変わっていくことも多いけれど、日々の生活は連綿と続いていく。嫌なことがあっても、嬉しいことがあっても、明日がやってくることだけは変わらないのだ。日々の生活にはお金が必要で、だから仕事をしている。それが、社会人なのだと信じることにした。

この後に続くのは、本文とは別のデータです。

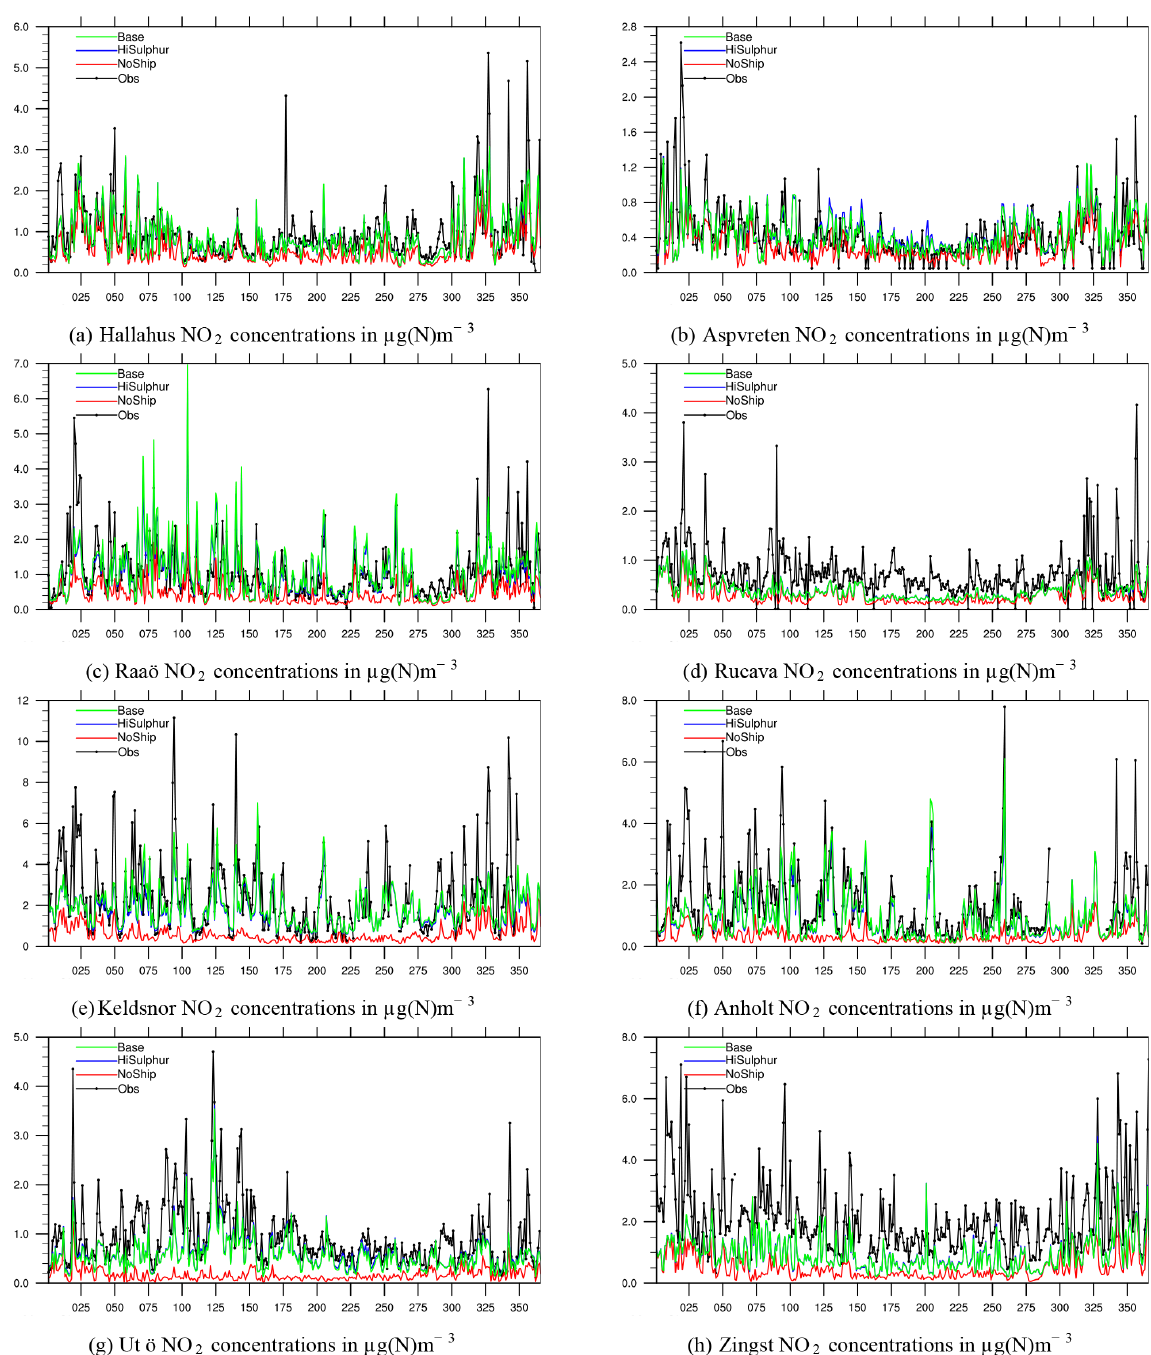
Figure A2. Measured and model-calculated present (2016) concentrations of NO 2 . Present model-calculated results are shown for the Base, HiSulphur, and NoShip scenarios. The HiSulphur calculations are not visible as they are almost identical to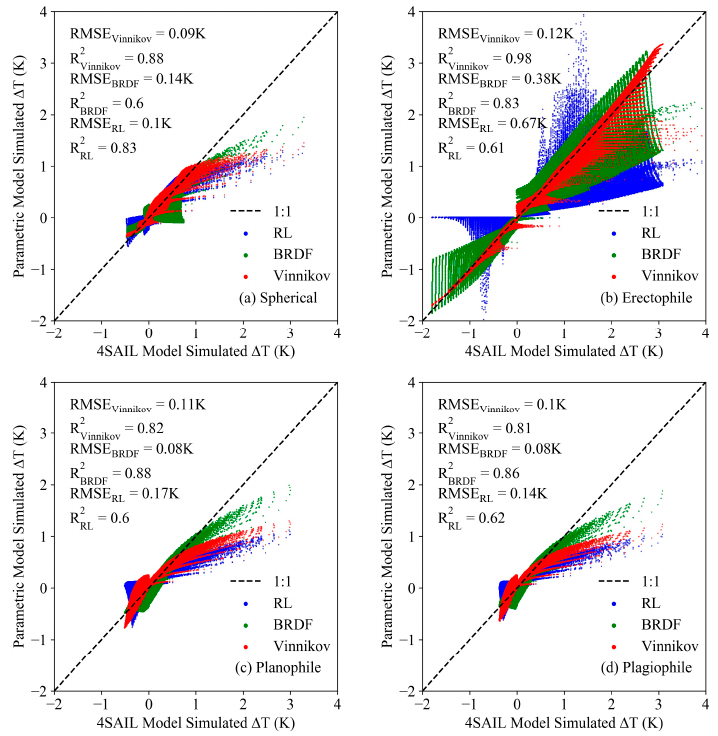
Figure 4. Comparison of anisotropy obtained with parametric models against 4SAIL for ( a ) spherical; ( b ) erectophile; ( c ) planophile; and ( d ) plagiophile. Remote Sens. 2018 , 10 , x FOR PEER REVIEW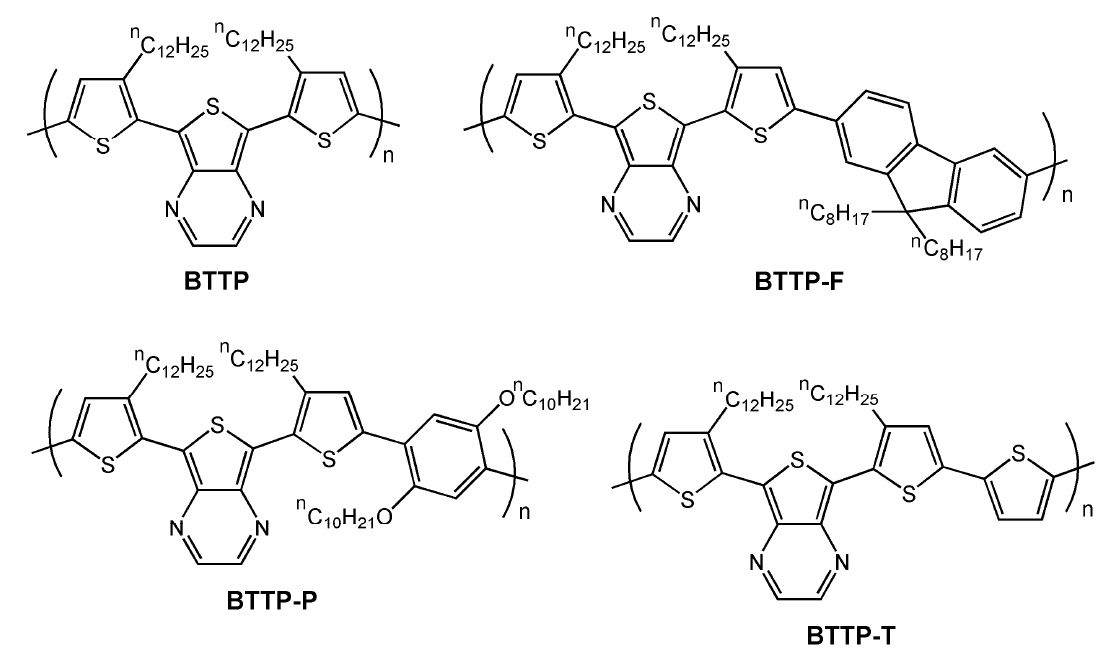
Figure 11. Chemical structures of the semiconducting copolymers BTTP , BTTP-F , BTTP-P , and BTTP-T .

順調に食べ進めていた谷汲が、ちょっとむせる。山椒が辛かったらしい。
「うーん。どうして山椒が入っているんだろう」
「あなた、山椒が苦手なのに麻婆丼選んだのよ」
首を傾げながら食事をする谷汲を眺めながら、先輩が苦笑する。
ふと、先輩が谷汲の広げる写真へと目を向ける。潰れかかった文字は読み解くのに苦労して、早々に諦めた先輩が店の名前を自分のスマホで検索する。出てきた店舗から情報を拾うと、彼女は隣で麻婆丼を食べ終えた谷汲の肩をつついた。
「これ見て」
「……?」
「良かったわね」
「ちょ、ちょっと待って。もっとよく見せてくださいよ」
意地悪に笑う先輩からスマホを借りて、谷汲が画面を食い入るように見つめる。
先輩が調べ上げたのは、件の中華料理屋のホームページだ。どうやら、閉店に至った経緯が書かれているらしい。店舗の老朽化と、お客さんの増加によって満足のいく接客が出来なくなったことが原因らしい。トップページを飾っていた店長と、その隣にいた若い青年が頭を深々と下げている。
が、スクロールした瞬間、谷汲の目が点になった。
「なんすかコレ」
「なんでしょうね」
新店舗紹介! と
最後まで読み終えて、谷汲はほっと息を吐いた。
「店舗が移転するんですね」
「だから、古い方は閉店と。良かったじゃない」
「はい。いやー、あのレバニラがまだ食べられるんですねぇ……」
料理する人達が変わらないなら、新店舗でもあの味が食べられるだろう。ひょっとすると、もっと美味しい味になっているかもしれない。空っぽになった丼を前にして、谷汲は想像上の胃袋が空腹を訴える音を聞いた。現実の身体は満腹なのに、あの味をもう一度、と飢えた心が叫んでいるのが聞こえる。
こんどの休み、日和を誘って食べに行こう。
谷汲は、お花見の予定も忘れてそんなことを考えた。
スマホを見ていた先輩が、感心したように声をあげる。
「本当に美味しいのね。お客さんから、新店舗へのお祝いメッセージが来ているみたい。コメント欄も結構にぎわっているわね」
「あ、先輩も行きます? この前のお礼も兼ねて、私がおごりますよ」
「いいの? それじゃ甘えようかしら」
そう言いながらも、彼女は首を横に振った。
それから、いたずらっぽく笑ってこう言った。
「名草が奢ってくれた分だけ、私もあなたにご馳走するわ」
ふたりは顔を見合わせて笑い合う。
それは、とても楽しい約束だった。